The Wife As Her Husband’s Friend
A story very apposite to our purpose is told by a writer of the middle ages. A man who wished to make a visit to Cologne, famed at that time as a pilgrimage, possessing as it did the tomb of the Three Wise Kings. He was a wealthy man, but not a wise one. He had an admirable wife, whose worth he knew not, and whose company he neglected for that of two neighbours, who played friends with him because he was rich and lavish of his money. As he was sitting out on his pilgrimage, he asked his friends what he should bring them from Cologne: one answered that he would like a rich cloak, and the other begged him to buy a tunic of rare stuff. He next asked his wife what he should get for her, and she besought him to bring back sense and wisdom which might enable him to see and correct the evil of his ways.
After having paid his devotions at the shrine of the Three Kings, he went among the merchants, bought the cloak and the tunic, but sought in vain for some one who would sell him sense and wisdom. They were not to be found in the market. As he returned crestfallen to his inn, the host inquired why he seemed downcast, and, learning the cause, advised him on his return home to pretend to his friends that he had lost all his money and could give them neither cloak nor tunic. He followed this piece of advice, and both of the false friends turned him out of doors, abusing him as a fool and a vagabond.
Not so his wife, however: he told her the story of his loss; but she, seeing that he was weary from the road and filled with sorrow and indignation because of this ill treatment, tenderly embraced him, consoled and refreshed him, assured him that God would send him heavenly treasures for the money he had lost. So his eyes were opened to know what wealth he possessed in her true love and faithful friendship; and thus did he “find sense and wisdom from having visited the City of the Three Kings.”
“What is friendship?” asks Alcuin, and he answers forthwith, “A similitude of souls.” Where the wife labours conscientiously to be a true companion to her husband, there is little fear but she will also become a true, faithful, and constant friend. For the successful effort made to establish perfect companionship must end in effecting that “similitude of souls,” which constitutes the essence and ground of friendship.

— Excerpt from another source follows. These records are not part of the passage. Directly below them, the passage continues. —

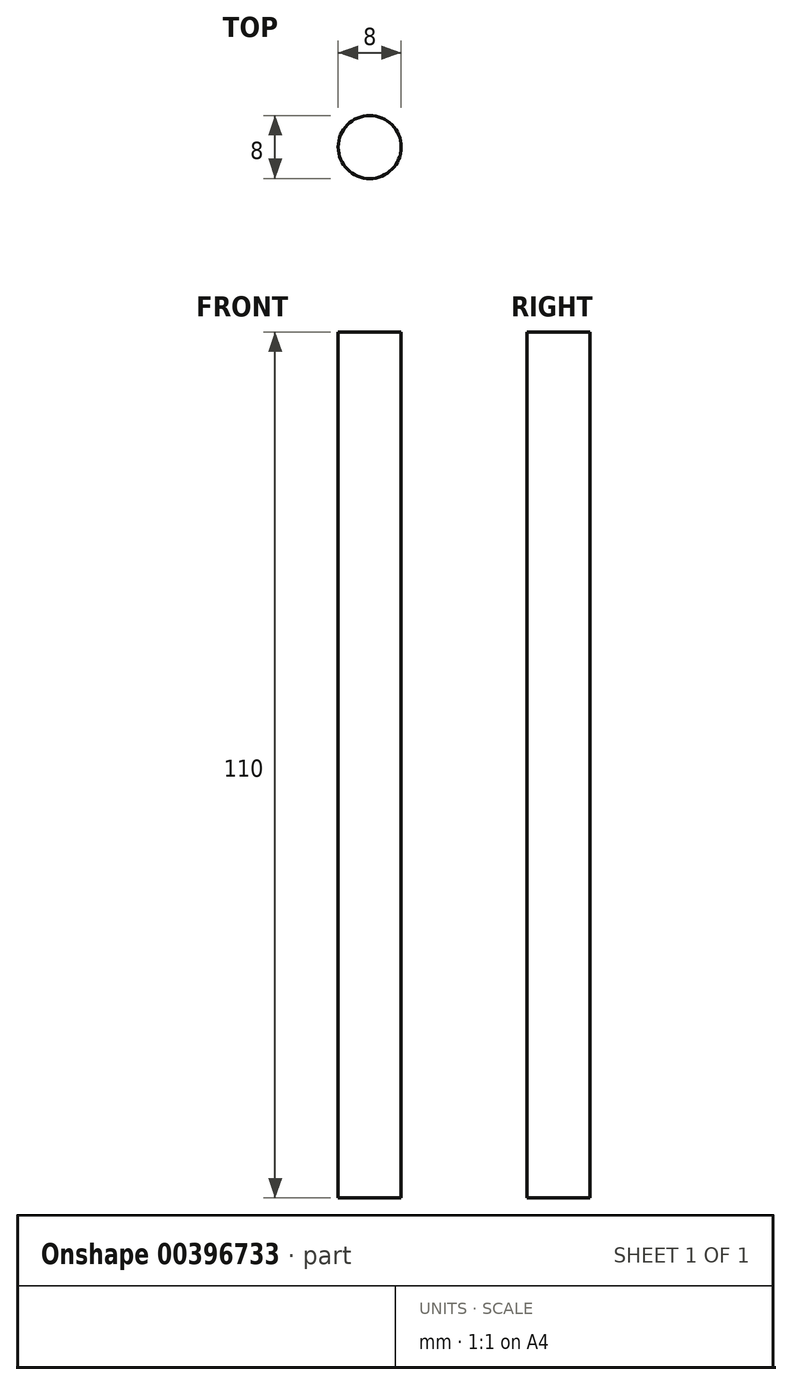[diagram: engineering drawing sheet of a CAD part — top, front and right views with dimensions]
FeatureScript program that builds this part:
annotation { "Feature Type Name" : "Feature", "Feature Type Description" : "" }
export const myFeature = defineFeature(function(context is Context, id is Id, definition is map)
    precondition{}
    {
        {
            var Q0;
            Q0=qCreatedBy(makeId("Top.planeOp"),FACE);
            var sketch = newSketch(context, id + "F0", { "sketchPlane" : qUnion([Q0])});
            skCircle(sketch, "E0", {"center": v(0, 0) * mm, "radius": 4 * mm});
            skSolve(sketch);
        }
        {
            var Q0;
            Q0=makeQuery(id+"F0.imprint","IMPRINT",FACE,{"disambiguationData":[TD([[makeQuery(id+"F0.imprint","IMPRINT",EDGE,{"derivedFrom":sQuery(id+"F0.wireOp",EDGE,"E0")}),1.0]])]});
            var Q1;
            Q1=sQuery(id+"F0.wireOp",EDGE,"E0");
            extrude(context, id + "F1", {"entities" : qUnion([Q0]), "surfaceEntities" : qUnion([Q1]), "depth" : 110 * mm});
        }
    });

The reasons which will urge every right-minded and true-hearted woman to be the most delightful and constant of companions and the most devoted of helpmates, must also inspire her with the resolution of being the most cherished of friends. She must not be jealous of the men for whom her husband entertains feelings of real friendship. On the contrary, it were wise to vie with him in showing them every mark of regard, as if she were thereby the interpreter of his dearest wishes. Nothing pleases a man more than to see his old and true friends warmly acknowledged and treated with all honour and affection by the persons most dear to him.
This, however, is only a passing admonition to which every woman who is careful of her home duties will do well to attend. It is not only virtue but good policy in a wife to have the sincere good will and respect of all who consider themselves to be her husband’s friends. Not only will they contribute much to the pleasantness of the home in which they are always welcome and honoured guests, but they will not fail to spread far and wide the fame of its hospitality and the good name of its mistress.
It happens but too often that women will take it into their heads to regard the friends of their husband as persons who steal away a heart which should exclusively belong to themselves, and through an unwise and narrow jealousy make themselves odious and their homes intolerable to men whom they ought to conciliate and to bind to themselves. More than one wife has lost forever the heart of her husband and destroyed the peace of her fireside by such insane conduct.
Let the young and the wise take warning therefrom, and learn betimes how a true wife can be the counsellor, the guide, as well as the sanctifier and saviour of her husband.